PROBLEM DETAILS:
The lines below, all of them, should be returned exactly as they appear.

SOURCE DATA:
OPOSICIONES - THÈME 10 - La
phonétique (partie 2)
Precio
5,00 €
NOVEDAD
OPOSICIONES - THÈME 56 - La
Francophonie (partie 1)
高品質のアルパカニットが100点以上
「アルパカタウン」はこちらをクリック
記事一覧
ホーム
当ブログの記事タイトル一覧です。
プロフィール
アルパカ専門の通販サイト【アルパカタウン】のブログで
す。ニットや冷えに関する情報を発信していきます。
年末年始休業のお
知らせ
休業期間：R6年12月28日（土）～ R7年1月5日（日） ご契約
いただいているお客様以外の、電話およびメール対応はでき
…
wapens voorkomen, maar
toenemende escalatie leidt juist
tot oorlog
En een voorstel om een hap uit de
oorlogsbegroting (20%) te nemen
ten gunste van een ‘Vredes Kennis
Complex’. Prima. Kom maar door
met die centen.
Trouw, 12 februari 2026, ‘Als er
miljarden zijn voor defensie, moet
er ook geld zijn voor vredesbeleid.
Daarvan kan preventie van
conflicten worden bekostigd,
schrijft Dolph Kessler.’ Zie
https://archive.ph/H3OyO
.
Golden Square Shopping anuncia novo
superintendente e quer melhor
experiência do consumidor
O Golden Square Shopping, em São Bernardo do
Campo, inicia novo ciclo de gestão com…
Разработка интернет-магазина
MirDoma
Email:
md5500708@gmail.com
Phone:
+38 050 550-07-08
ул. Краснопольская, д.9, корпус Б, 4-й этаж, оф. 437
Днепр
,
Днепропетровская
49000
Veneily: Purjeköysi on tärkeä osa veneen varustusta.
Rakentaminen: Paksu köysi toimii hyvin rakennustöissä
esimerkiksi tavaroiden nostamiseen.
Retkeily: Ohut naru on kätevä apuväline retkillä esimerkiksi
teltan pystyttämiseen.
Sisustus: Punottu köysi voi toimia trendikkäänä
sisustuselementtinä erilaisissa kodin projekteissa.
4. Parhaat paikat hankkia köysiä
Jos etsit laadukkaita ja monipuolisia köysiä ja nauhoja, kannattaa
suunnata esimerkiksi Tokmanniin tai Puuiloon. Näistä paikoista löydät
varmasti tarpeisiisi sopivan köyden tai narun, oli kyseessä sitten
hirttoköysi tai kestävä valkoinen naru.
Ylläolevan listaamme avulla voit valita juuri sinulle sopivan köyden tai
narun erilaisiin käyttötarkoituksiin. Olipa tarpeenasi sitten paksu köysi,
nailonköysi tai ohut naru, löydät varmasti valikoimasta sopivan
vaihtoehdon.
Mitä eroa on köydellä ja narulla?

WRITTEN REPLY:
OPOSICIONES - THÈME 10 - La
phonétique (partie 2)
Precio
5,00 €
NOVEDAD
OPOSICIONES - THÈME 56 - La
Francophonie (partie 1)
高品質のアルパカニットが100点以上
「アルパカタウン」はこちらをクリック
記事一覧
ホーム
当ブログの記事タイトル一覧です。
プロフィール
アルパカ専門の通販サイト【アルパカタウン】のブログで
す。ニットや冷えに関する情報を発信していきます。
年末年始休業のお
知らせ
休業期間：R6年12月28日（土）～ R7年1月5日（日） ご契約
いただいているお客様以外の、電話およびメール対応はでき
…
wapens voorkomen, maar
toenemende escalatie leidt juist
tot oorlog
En een voorstel om een hap uit de
oorlogsbegroting (20%) te nemen
ten gunste van een ‘Vredes Kennis
Complex’. Prima. Kom maar door
met die centen.
Trouw, 12 februari 2026, ‘Als er
miljarden zijn voor defensie, moet
er ook geld zijn voor vredesbeleid.
Daarvan kan preventie van
conflicten worden bekostigd,
schrijft Dolph Kessler.’ Zie
https://archive.ph/H3OyO
.
Golden Square Shopping anuncia novo
superintendente e quer melhor
experiência do consumidor
O Golden Square Shopping, em São Bernardo do
Campo, inicia novo ciclo de gestão com…
Разработка интернет-магазина
MirDoma
Email:
md5500708@gmail.com
Phone:
+38 050 550-07-08
ул. Краснопольская, д.9, корпус Б, 4-й этаж, оф. 437
Днепр
,
Днепропетровская
49000
Veneily: Purjeköysi on tärkeä osa veneen varustusta.
Rakentaminen: Paksu köysi toimii hyvin rakennustöissä
esimerkiksi tavaroiden nostamiseen.
Retkeily: Ohut naru on kätevä apuväline retkillä esimerkiksi
teltan pystyttämiseen.
Sisustus: Punottu köysi voi toimia trendikkäänä
sisustuselementtinä erilaisissa kodin projekteissa.
4. Parhaat paikat hankkia köysiä
Jos etsit laadukkaita ja monipuolisia köysiä ja nauhoja, kannattaa
suunnata esimerkiksi Tokmanniin tai Puuiloon. Näistä paikoista löydät
varmasti tarpeisiisi sopivan köyden tai narun, oli kyseessä sitten
hirttoköysi tai kestävä valkoinen naru.
Ylläolevan listaamme avulla voit valita juuri sinulle sopivan köyden tai
narun erilaisiin käyttötarkoituksiin. Olipa tarpeenasi sitten paksu köysi,
nailonköysi tai ohut naru, löydät varmasti valikoimasta sopivan
vaihtoehdon.
Mitä eroa on köydellä ja narulla?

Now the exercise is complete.